Exercises:
- a) Copy the passage of the article about the canceled townhouse basement plans word for word, starting at "The original plan, presented" and ending after "for more housing.".
- b) Continue the article about the canceled townhouse basement plans from where it stops.

Source:
○ ○ ○ ○

Vice President of Student Affairs Mark Reed confirmed in an e-mail Friday that the controversial plans to convert townhouse basements into additional housing had fallen through due to financial complications.
"The bids for the work were exceeding the financial estimates at a ratio that wasn't desirable to move forward at this point in time," he said in a Connecticut Post article.
The original plan, presented in late January, was to convert the townhouse basements into either two or four person apartments, depending on the size of the house. These new apartments would have added approximately 90 more beds to a campus in desperate need for more housing.
30-40 percent of freshmen live in converted triples, Fairfield's lawyer John Fallon told the Connecticut Post, and more students than the university would like are already living off-campus. Reed echoed this sentiment in an article in the January 25 edition of The Mirror.
Additional housing is still coming, however, as the plans to renovate the suite-style St. Ignatius Hall are still going ahead as planned.
The new living space should accommodate 68 juniors and seniors by September 2008, and the Jesuits hope to be moving to new lodgings, closer to Bellarmine Hall. Reed stressed in his e-mail that this new residence was the key to the conversion of St. Ignatius Hall.

○ ○ ○ ○

Material:
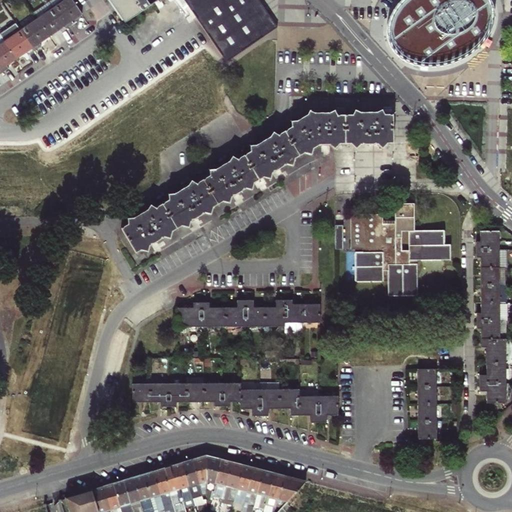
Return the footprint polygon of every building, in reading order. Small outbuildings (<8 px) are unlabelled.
[(81,15),(71,0),(52,0),(49,2),(67,29),(74,24),(72,21),(81,15)] [(109,0),(111,2),(118,12),(126,24),(151,7),(146,0),(109,0)] [(258,0),(184,0),(198,19),(227,62),(278,28),(258,0)] [(264,0),(258,0),(278,28),(282,25),(264,0)] [(397,0),(392,5),(385,19),(383,37),(391,56),(400,64),(414,70),(428,72),(438,72),(452,69),(465,63),(473,59),(485,48),(491,38),(496,29),(497,21),(497,14),(496,5),(493,0),(397,0)] [(67,29),(49,2),(33,14),(37,20),(49,38),(59,31),(61,33),(67,29)] [(49,38),(37,20),(31,25),(29,23),(20,29),(35,51),(41,47),(39,44),(49,38)] [(35,51),(20,29),(17,24),(0,35),(5,42),(16,60),(26,53),(28,56),(35,51)] [(0,70),(2,73),(8,69),(7,66),(16,60),(5,42),(0,35),(0,70)] [(0,187),(76,188),(86,194),(218,90),(205,73),(190,73),(84,156),(0,154),(0,187)] [(328,146),(333,150),(339,145),(351,145),(355,150),(360,146),(377,146),(381,150),(386,146),(391,145),(391,117),(390,117),(385,117),(384,117),(381,111),(375,114),(364,114),(357,111),(354,116),(343,116),(337,116),(333,111),(328,114),(314,114),(308,112),(306,116),(296,122),(292,122),(291,128),(277,136),(271,134),(270,137),(255,147),(250,146),(243,146),(243,145),(242,145),(242,148),(237,148),(229,162),(216,170),(210,170),(210,176),(197,184),(190,182),(189,186),(175,194),(169,194),(169,200),(155,209),(149,207),(148,210),(134,219),(128,219),(128,225),(121,230),(136,254),(139,251),(147,253),(149,247),(164,238),(169,240),(172,233),(182,227),(187,229),(190,223),(204,214),(209,216),(212,208),(223,202),(229,204),(232,198),(245,190),(251,191),(254,184),(264,178),(270,180),(273,173),(285,166),(292,167),(294,160),(303,155),(311,156),(313,149),(319,145),(328,146)] [(281,124),(284,130),(289,126),(286,121),(281,124)] [(354,254),(355,283),(383,283),(383,273),(388,274),(388,297),(416,296),(416,266),(408,266),(408,261),(452,261),(452,245),(445,245),(444,230),(415,230),(415,208),(396,208),(395,224),(382,224),(382,215),(351,215),(351,249),(363,249),(362,254),(354,254)] [(345,226),(337,227),(337,249),(345,249),(345,226)] [(478,313),(478,330),(482,330),(482,347),(486,347),(487,376),(482,376),(482,394),(487,394),(487,404),(508,403),(506,341),(502,341),(499,232),(481,232),(481,241),(477,241),(476,258),(482,259),(482,313),(478,313)] [(19,420),(20,435),(45,441),(47,431),(52,431),(63,380),(75,379),(75,377),(78,363),(77,359),(70,357),(73,340),(85,339),(91,312),(82,310),(82,294),(97,293),(105,257),(65,248),(61,266),(61,261),(43,342),(43,348),(35,349),(37,373),(30,374),(31,387),(29,395),(25,395),(26,405),(22,420),(19,420)] [(194,307),(177,308),(177,326),(285,326),(285,323),(319,323),(319,304),(292,304),(292,301),(276,301),(276,307),(253,307),(253,301),(238,301),(238,307),(210,307),(209,301),(194,301),(194,307)] [(418,439),(438,439),(437,369),(418,370),(418,439)] [(241,384),(133,384),(133,401),(161,402),(161,406),(177,407),(177,401),(215,402),(215,406),(232,407),(232,403),(242,403),(242,409),(252,409),(252,416),(270,416),(270,409),(291,410),(291,416),(311,416),(311,423),(328,424),(328,416),(340,417),(340,396),(297,396),(297,390),(241,389),(241,384)] [(202,495),(201,481),(201,457),(187,461),(197,492),(194,493),(195,497),(198,496),(202,495)] [(204,495),(206,496),(208,491),(210,492),(218,461),(201,457),(201,481),(205,483),(204,495)] [(197,492),(187,461),(178,463),(187,495),(185,496),(186,500),(188,499),(195,497),(194,493),(197,492)] [(209,496),(217,499),(218,494),(221,495),(229,463),(218,461),(210,492),(208,491),(206,496),(209,496)] [(187,495),(178,463),(167,466),(177,498),(174,499),(175,503),(178,502),(186,500),(185,496),(187,495)] [(230,502),(239,466),(229,463),(221,495),(218,494),(217,499),(220,499),(230,502)] [(181,511),(178,502),(175,503),(174,499),(177,498),(167,466),(158,469),(167,501),(165,502),(166,506),(168,505),(170,511),(181,511)] [(250,469),(239,466),(230,502),(238,504),(239,501),(241,501),(250,469)] [(158,469),(147,473),(157,503),(155,504),(156,509),(158,508),(166,506),(165,502),(167,501),(158,469)] [(248,511),(251,504),(259,471),(250,469),(241,501),(239,501),(238,504),(241,505),(238,511),(248,511)] [(259,471),(251,504),(262,507),(270,474),(259,471)] [(157,503),(147,473),(138,475),(147,507),(145,507),(146,511),(149,511),(156,509),(155,504),(157,503)] [(270,474),(262,507),(264,508),(264,510),(270,511),(271,511),(281,476),(270,474)] [(147,507),(138,475),(128,478),(138,509),(135,510),(135,511),(144,511),(146,511),(145,507),(147,507)] [(303,481),(281,476),(271,511),(274,511),(276,506),(278,507),(280,502),(284,503),(303,481)] [(128,478),(118,481),(127,511),(135,511),(135,510),(138,509),(128,478)] [(127,511),(118,481),(108,484),(116,511),(127,511)] [(116,511),(108,484),(98,487),(106,511),(105,511),(116,511)] [(87,491),(93,511),(103,511),(106,511),(98,487),(87,491)] [(93,511),(87,491),(74,495),(79,511),(93,511)] [(79,511),(74,495),(61,498),(61,499),(64,511),(79,511)]
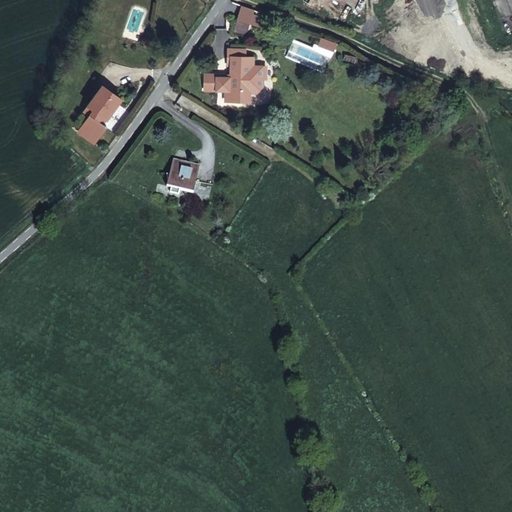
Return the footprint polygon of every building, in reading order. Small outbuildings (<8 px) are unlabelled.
[(253,29),(257,17),(245,13),(241,24),(253,29)] [(253,29),(241,24),(236,35),(248,41),(253,29)] [(234,59),(248,60),(248,51),(230,50),(230,68),(234,68),(234,59)] [(369,54),(357,50),(352,50),(350,58),(355,60),(357,64),(365,67),(369,54)] [(228,93),(227,104),(250,105),(250,95),(252,79),(255,80),(255,69),(256,61),(248,60),(234,59),(234,68),(233,77),(206,76),(206,91),(228,93)] [(364,71),(341,65),(337,78),(361,84),(364,71)] [(265,70),(255,69),(255,80),(252,79),(250,95),(257,96),(265,90),(265,70)] [(103,123),(116,102),(97,89),(84,110),(88,113),(74,135),(89,146),(100,129),(94,123),(97,118),(103,123)] [(181,195),(190,167),(178,163),(177,166),(165,162),(157,187),(160,188),(160,190),(168,193),(169,191),(181,195)]
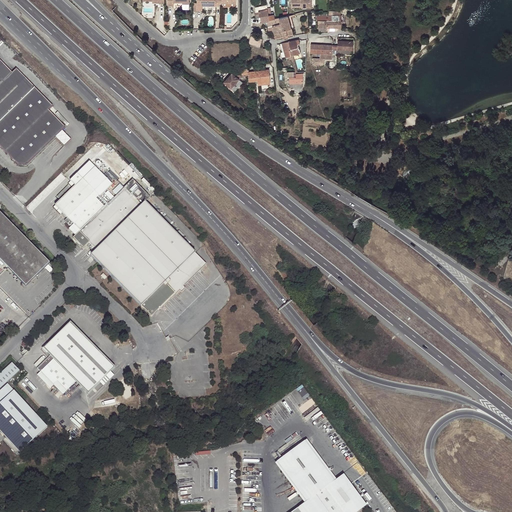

○ ○ ○ ○

Responses to the tasks:
- a)
The original plan, presented in late January, was to convert the townhouse basements into either two or four person apartments, depending on the size of the house. These new apartments would have added approximately 90 more beds to a campus in desperate need for more housing.

- b)
"(The plan is still in motion), but, of course, contingent on the construction of a new Jesuit community center on campus. This was explained previously."
Plans for this project had yet to be submitted to the town's Zoning Department as of May 17, according to the article in the Post.
Little will change for students during the upcoming school year, however, since both plans were set for a 2008 completion. This includes the status of the basements.
Following a fire in one of the basements, the university locked the popular party spots to ensure that they were not being used for anything but storage. This stance, according to Reed, will continue to be enforced.
"The basements of the townhouses are not permitted for use, and this will remain the same. Dr. Thomas Pellegrino, dean of students, wrote to students in the spring and explained the reasons for this. They are very compelling."